Amano H, Takada T, Ammori B J, Yasuda H, Yoshida M, Uchida T, Isaka T, Toyota N, Kodaira S, Hijikata H, Takada K
First Department of Surgery, Teikyo University School of Medicine, Tokyo, Japan.
Hepatogastroenterology. 1998 Nov-Dec;45(24):2382-7.
BACKGROUND/AIMS: To clarify whether the pancreatic duct remains patent during long-term follow-up of patients after pancreaticogastrostomy. In a previous study of pancreaticogastrostomy with post-operative follow up for 3 years after surgery, we found that the orifice of the pancreatic duct was difficult to detect in some patients because of swelling of the gastric mucosa. Previous studies have not examined pancreatic duct patency during long-term follow-up.
Between July 1985 and August 1989, 20 patients underwent a pylorus-preserving pancreaticoduodenectomy with reconstruction by pancreaticogastrostomy. Five of these patients were followed up post-operatively for more than 9 years to determine the patency of the pancreatic duct. All pancreatic anastomoses were performed by the telescopic method.

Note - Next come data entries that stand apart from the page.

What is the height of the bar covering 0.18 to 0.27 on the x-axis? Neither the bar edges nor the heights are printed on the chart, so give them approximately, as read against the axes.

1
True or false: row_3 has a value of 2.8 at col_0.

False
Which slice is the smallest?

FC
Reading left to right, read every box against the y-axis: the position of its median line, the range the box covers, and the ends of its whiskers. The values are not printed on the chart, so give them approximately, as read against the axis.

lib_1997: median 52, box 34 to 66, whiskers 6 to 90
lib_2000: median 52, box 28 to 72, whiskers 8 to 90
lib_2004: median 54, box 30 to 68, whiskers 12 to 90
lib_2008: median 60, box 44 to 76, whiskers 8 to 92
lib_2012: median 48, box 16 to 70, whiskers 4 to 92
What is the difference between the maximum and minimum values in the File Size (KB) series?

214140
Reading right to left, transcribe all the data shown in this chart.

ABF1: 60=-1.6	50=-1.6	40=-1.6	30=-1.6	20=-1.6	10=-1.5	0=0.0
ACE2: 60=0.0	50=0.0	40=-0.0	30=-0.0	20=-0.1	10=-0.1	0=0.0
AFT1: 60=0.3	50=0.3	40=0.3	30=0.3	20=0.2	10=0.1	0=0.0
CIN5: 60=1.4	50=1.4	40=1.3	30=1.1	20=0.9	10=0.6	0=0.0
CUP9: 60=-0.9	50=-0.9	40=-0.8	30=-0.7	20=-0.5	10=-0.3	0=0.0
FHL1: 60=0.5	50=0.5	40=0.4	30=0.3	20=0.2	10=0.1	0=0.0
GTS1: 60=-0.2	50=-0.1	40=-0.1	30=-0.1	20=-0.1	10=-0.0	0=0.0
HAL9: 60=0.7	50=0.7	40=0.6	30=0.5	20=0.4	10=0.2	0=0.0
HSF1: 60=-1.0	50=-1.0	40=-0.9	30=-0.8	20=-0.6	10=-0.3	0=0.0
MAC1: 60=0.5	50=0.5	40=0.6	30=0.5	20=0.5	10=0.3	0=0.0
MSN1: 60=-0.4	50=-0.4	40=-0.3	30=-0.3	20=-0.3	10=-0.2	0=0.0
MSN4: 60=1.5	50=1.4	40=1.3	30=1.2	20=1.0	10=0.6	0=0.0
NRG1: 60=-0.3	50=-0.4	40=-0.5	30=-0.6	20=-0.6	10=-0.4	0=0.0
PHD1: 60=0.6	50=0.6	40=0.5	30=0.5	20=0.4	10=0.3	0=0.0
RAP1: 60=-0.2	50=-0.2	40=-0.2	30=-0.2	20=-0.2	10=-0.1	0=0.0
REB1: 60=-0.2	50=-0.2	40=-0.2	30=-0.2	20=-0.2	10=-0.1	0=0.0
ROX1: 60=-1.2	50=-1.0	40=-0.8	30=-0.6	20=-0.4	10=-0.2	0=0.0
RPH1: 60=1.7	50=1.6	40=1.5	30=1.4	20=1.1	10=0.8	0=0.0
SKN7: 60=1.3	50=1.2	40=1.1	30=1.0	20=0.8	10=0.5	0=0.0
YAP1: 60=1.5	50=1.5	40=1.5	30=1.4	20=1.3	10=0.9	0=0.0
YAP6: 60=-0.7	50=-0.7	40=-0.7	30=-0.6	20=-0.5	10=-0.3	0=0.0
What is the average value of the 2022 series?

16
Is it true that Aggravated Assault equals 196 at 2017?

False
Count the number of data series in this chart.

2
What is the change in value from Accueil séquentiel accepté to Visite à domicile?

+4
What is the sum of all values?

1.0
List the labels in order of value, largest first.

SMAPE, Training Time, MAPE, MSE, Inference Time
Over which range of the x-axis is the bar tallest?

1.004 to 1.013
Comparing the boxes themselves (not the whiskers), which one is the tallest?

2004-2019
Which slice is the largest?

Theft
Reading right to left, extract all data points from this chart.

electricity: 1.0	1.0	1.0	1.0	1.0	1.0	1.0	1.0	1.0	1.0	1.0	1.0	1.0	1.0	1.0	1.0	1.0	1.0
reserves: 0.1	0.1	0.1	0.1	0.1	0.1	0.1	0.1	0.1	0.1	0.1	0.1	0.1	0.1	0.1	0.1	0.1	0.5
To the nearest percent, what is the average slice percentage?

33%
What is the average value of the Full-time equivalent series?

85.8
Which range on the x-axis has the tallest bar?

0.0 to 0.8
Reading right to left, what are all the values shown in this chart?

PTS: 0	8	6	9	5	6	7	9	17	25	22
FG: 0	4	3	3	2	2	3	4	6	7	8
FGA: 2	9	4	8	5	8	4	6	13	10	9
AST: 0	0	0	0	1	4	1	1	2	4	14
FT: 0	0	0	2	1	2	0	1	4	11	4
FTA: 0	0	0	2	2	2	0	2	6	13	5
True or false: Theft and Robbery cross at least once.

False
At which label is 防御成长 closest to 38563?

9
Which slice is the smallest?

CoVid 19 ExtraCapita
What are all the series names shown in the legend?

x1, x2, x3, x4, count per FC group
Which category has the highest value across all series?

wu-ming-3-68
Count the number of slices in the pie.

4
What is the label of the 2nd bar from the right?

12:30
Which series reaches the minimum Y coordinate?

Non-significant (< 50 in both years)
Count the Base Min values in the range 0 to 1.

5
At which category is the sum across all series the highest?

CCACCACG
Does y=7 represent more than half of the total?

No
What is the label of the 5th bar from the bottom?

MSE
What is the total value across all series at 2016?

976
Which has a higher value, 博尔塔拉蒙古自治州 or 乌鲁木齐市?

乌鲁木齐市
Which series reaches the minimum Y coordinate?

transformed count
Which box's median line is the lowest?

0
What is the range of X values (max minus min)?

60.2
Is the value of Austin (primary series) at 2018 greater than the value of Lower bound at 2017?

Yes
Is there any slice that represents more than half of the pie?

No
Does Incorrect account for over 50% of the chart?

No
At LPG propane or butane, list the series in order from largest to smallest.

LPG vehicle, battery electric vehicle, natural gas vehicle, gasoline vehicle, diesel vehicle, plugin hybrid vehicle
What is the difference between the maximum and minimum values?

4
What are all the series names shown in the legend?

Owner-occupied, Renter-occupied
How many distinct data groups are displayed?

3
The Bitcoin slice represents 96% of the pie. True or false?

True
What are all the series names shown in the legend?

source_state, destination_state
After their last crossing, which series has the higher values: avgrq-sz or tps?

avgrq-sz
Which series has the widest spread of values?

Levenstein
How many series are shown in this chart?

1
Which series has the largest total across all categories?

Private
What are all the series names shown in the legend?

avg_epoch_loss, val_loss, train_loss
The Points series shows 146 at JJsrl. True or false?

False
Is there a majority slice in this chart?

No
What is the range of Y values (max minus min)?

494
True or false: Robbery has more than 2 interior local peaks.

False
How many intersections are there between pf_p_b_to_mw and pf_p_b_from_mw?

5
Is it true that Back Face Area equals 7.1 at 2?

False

All 5 patients were female, with a mean age of 65.4 years (range: 54-75). Median post-operative follow-up was 10.8 years (range: 9-12). The indications for surgery were carcinoma of the ampulla of Vater in 4 patients and chronic pancreatitis in 1 patient. Pancreatic duct patency was confirmed in 4 patients by gastroscopy and pancreatography. However, the anastomotic orifice could not be detected in the remaining patient because of complete coverage by the gastric mucosa. In this patient, pancreatic exocrine and endocrine function deteriorated with dilation of the distal pancreatic duct. The patient underwent a second operation involving dissociation of the pancreatico-gastric anastomosis and resection of about 1 cm of the fibrous, proximal portion of the pancreas. Reconstruction was performed with a Roux-en-Y pancreaticojejunostomy and a mucosa-to-mucosa anastomosis.
Although pancreaticogastrostomy has been applied as a safe and straightforward method for reconstruction after pancreaticoduodenectomy, anastomotic stenosis is a potential late complication of this approach.
背景/目的:明确在胰胃吻合术后患者的长期随访中胰管是否保持通畅。在之前一项对胰胃吻合术患者术后3年随访的研究中,我们发现由于胃黏膜肿胀,部分患者难以检测到胰管开口。既往研究未对长期随访期间的胰管通畅情况进行检查。
1985年7月至1989年8月期间,20例患者接受了保留幽门的胰十二指肠切除术,并采用胰胃吻合术进行重建。其中5例患者术后随访超过9年,以确定胰管的通畅情况。所有胰肠吻合均采用套入法进行。
所有5例患者均为女性,平均年龄65.4岁(范围:54 - 75岁)。术后中位随访时间为10.8年(范围:9 - 12年)。手术指征为4例患者为 Vater 壶腹癌,1例患者为慢性胰腺炎。4例患者通过胃镜检查和胰管造影证实胰管通畅。然而,由于胃黏膜完全覆盖,其余1例患者无法检测到吻合口。该患者胰外分泌和内分泌功能随着胰管远端扩张而恶化。患者接受了第二次手术,包括松解胰胃吻合口并切除胰腺近端约1 cm的纤维组织部分。采用 Roux-en-Y 胰空肠吻合术和黏膜对黏膜吻合术进行重建。
尽管胰胃吻合术已被用作胰十二指肠切除术后安全且直接的重建方法,但吻合口狭窄是该方法潜在的晚期并发症。